Diamond Schmitt Architects, one of the firms in the running for the MSO hall design, has won a "Good Design is Good Business" citation from BusinessWeek and Architectural Record magazines for the Four Seasons Centre in Toronto, a facility often referred to simply as the opera house. It was one of 10 projects cited from a competitive pool of 96 projects from nine countries.

 

 

This common-sense award honours "architects and clients who best utilize design to achieve strategic objectives," according to Helen Walters, editor of innovation and design for BusinessWeek.com. My sense is that it serves as a counterweight to the ultraflamboyant designs that tend to capture headlines.

 

The CAMMAC music centre in the Laurentians has also received an honourable mention from the Prix de l'Ordre des architectes du Québec 2007 for its new music pavillion. There will be a celebration at the site on Sept. 5.

 

Love it or not, Place des Arts is active during the summer. Carnegie Hall - despite its prestige and air-conditioned presence at Seventh Ave. and 57th St. - is completely dark through the summer of 2007 and much of September.
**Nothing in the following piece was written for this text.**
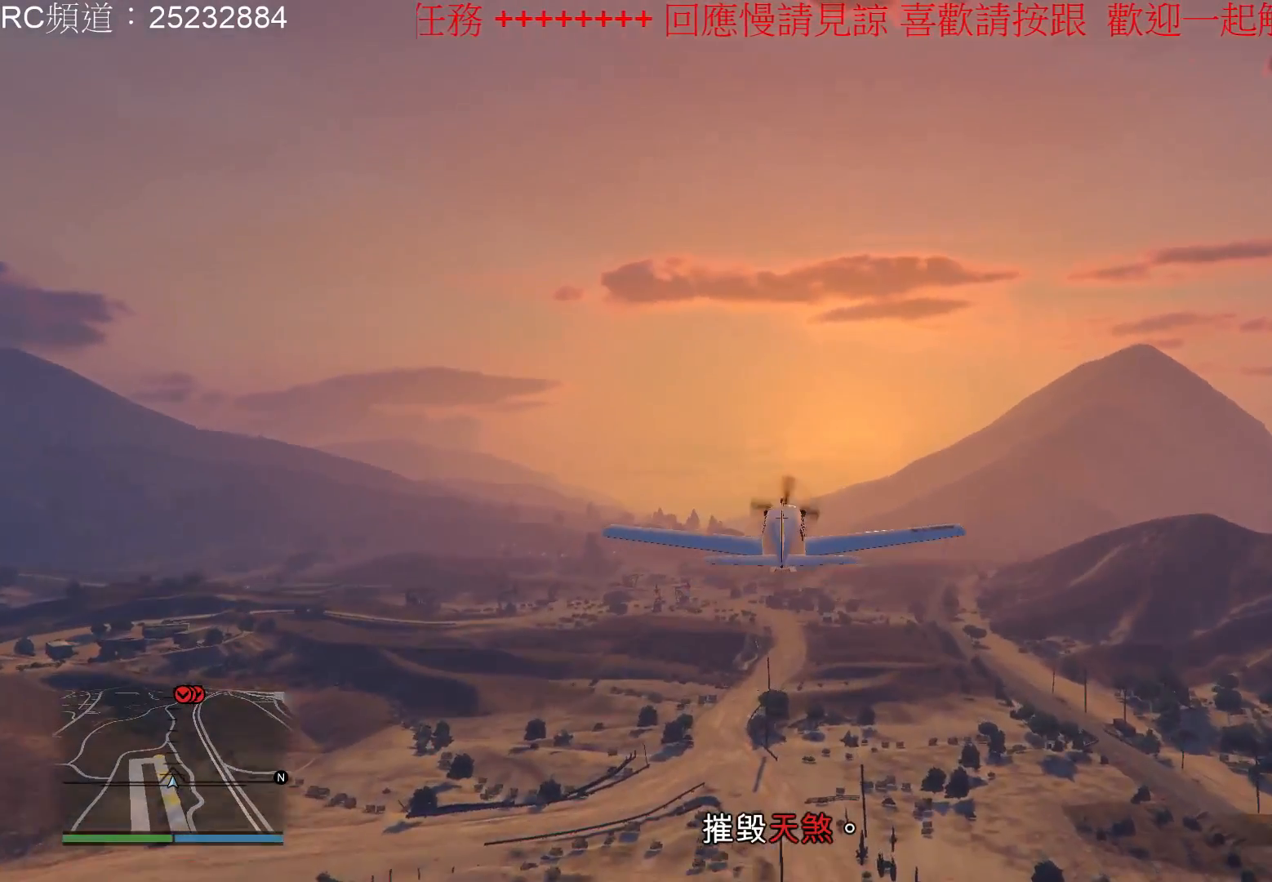
{"buttons": ["R2"], "left_stick": "down", "right_stick": "center", "events": [[500, "left_stick", "down"]]}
By October, however, the place is humming.

 

The MSO used to occupy an October weekend under Charles Dutoit. During the coming season the orchestra will give one performance in the New York temple, on Saturday, March 8. Nagano conducts a program of Debussy (Le Martyre de Saint Sébastien: Symphonic Fragments), Tchaikovsky (Violin Concerto), Unsuk Chin (a new work) and Scriabin (The Poem of Ecstasy). All these selections are in keeping with the orchestra's former Franco-Russian reputation.

 

If you wait six days you can then hear the Philadelphia Orchestra under its chief conductor - Charles Dutoit - in an even more MSO-ish program of Bartok (The Miraculous Mandarin Suite), Debussy (Nocturnes) and Holst (The Planets).